Ça ne l’a pas empêché de débourser 5200 euros pour quatre billets en vue des deux premiers spectacles présentés à Chicago il y a quelques jours. Cela sans compter le prix des billets d’avion et de l’hébergement. Qu’est-ce qui justifie un tel investissement?
«Objectivement, rien. Aucun spectacle au monde ne vaut 600 dollars, précise le quinquagénaire, qui a vu les Stones près de 60 fois depuis 1982. Mais il est dorénavant très difficile, voire impossible, d’obtenir de bonnes places autrement que par des forfaits à prix d’or. Ce n’est d’ailleurs pas spécifique qu’aux Stones.
«Je suis fan depuis ma préadolescence et je me suis juré de ne pas lâcher avant la fin, car ils représentent trop de choses, d’émotions, de voyages, et, surtout, de rencontres amicales. Ils sont une sorte de fil rouge de ma vie. Mon trip à Chicago, c’est 50 % pour les Stones, 50 % pour les États-Unis avec ma fille et les copains et 50 % pour la nostalgie des trips passés. Bon, ça fait 150 % mais… »
Limiter les frais
Conjointement, Tremblay et Roderigue ont vu les tournées Licks (2002-2003) et Bigger Bang (2005-2007) plus de 80 fois. Pour 50 & Counting… en 2013, leur total combiné atteindra tout juste la demi-douzaine. Une résultante des prix prohibitifs des billets des Rolling Stones, qui doivent s’en ficher un peu.

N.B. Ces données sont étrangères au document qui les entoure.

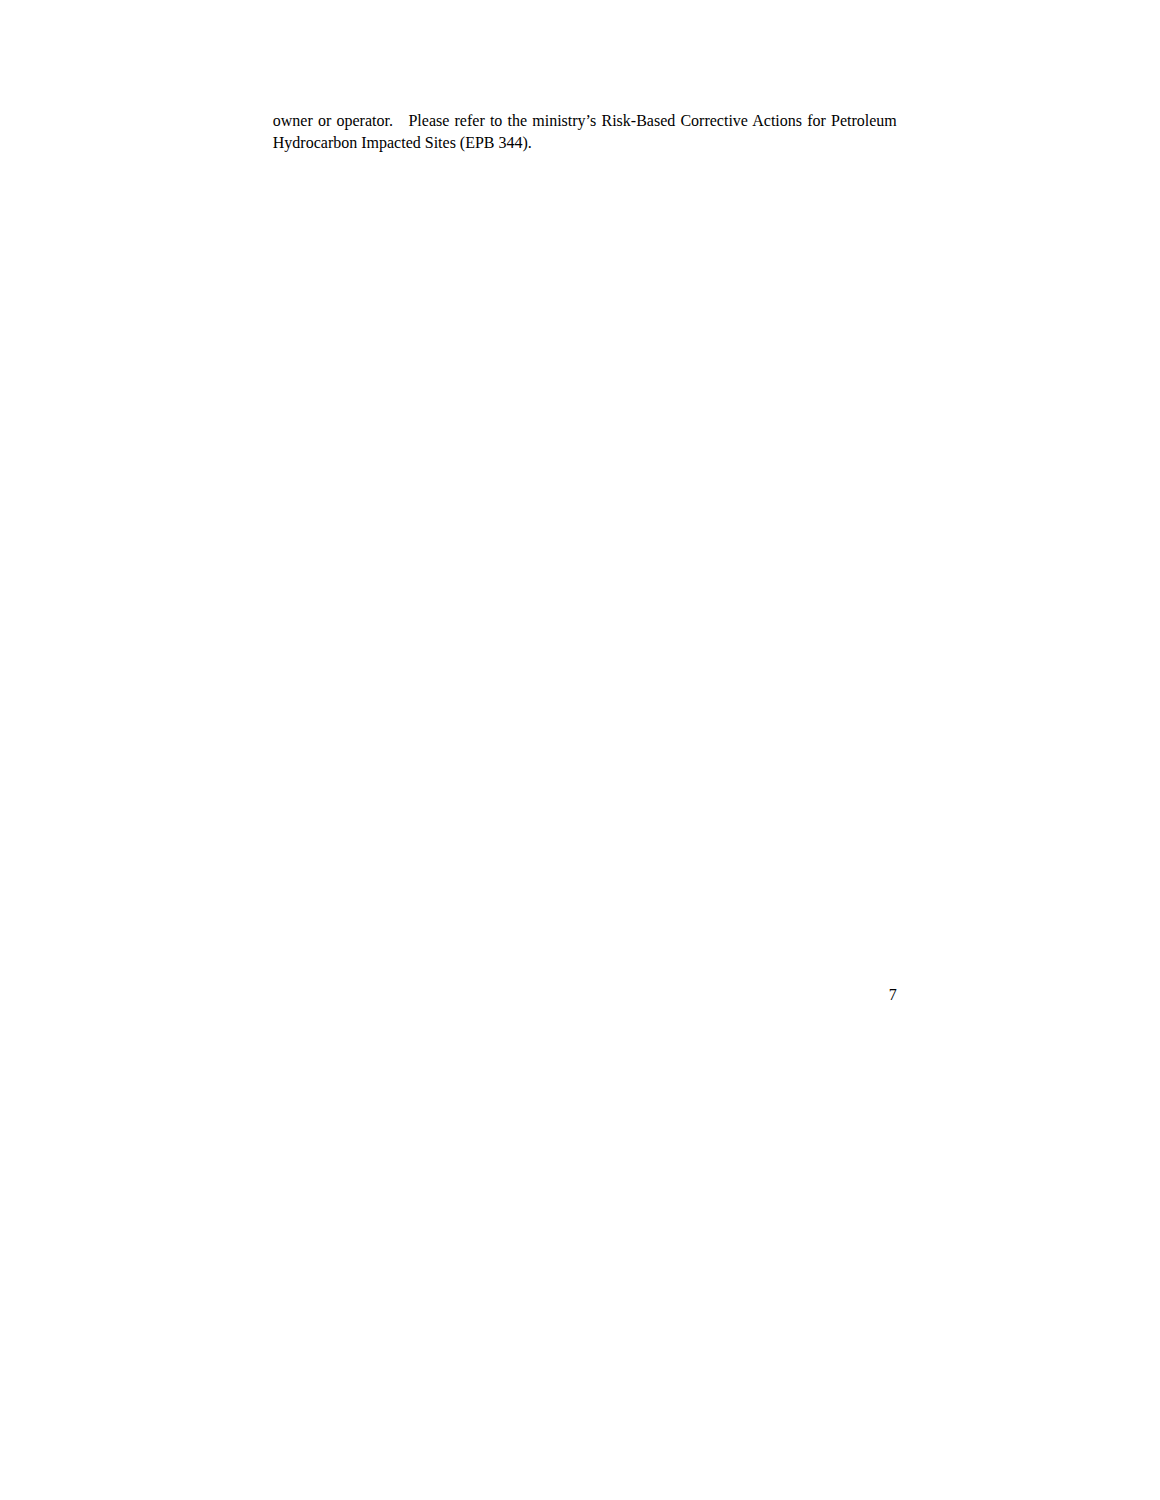owner or operator. Please refer to the ministry’s Risk-Based Corrective Actions for Petroleum Hydrocarbon Impacted Sites (EPB 344).
7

Pas moins de 6000 billets à 640 $ sont disponibles pour le spectacle de dimanche. Cela représente des recettes globales de plus de 3,8 millions de dollars. Sans compter les forfaits à plus de 1000 $ ainsi que de 6000 ou 7000 autres billets (484$, 277$ 173$) qui vont permettre de franchir allégrement la barre des 5 millions de dollars de revenus. Tous les forfaits pour le spectacle de Montréal sont vendus depuis belle lurette.
Qu’importe aux Stones, donc, qu’une centaine de billets ne trouvent pas preneur. Où qu’ils offrent une deuxième portion de billets à 85 $ comme il l’ont fait vendredi, soit essentiellement un rabais sur des billets restants à 173 $. À l’arrivée, leur tournée sera la plus lucrative de 2013, n’en doutez pas. Quant aux fans purs et durs, ils devront limiter leurs pèlerinages à quelques sorties. Que voulez-vous… It’s Only Rock N’ Roll, mais cette fois, ce n’est vraiment pas donné.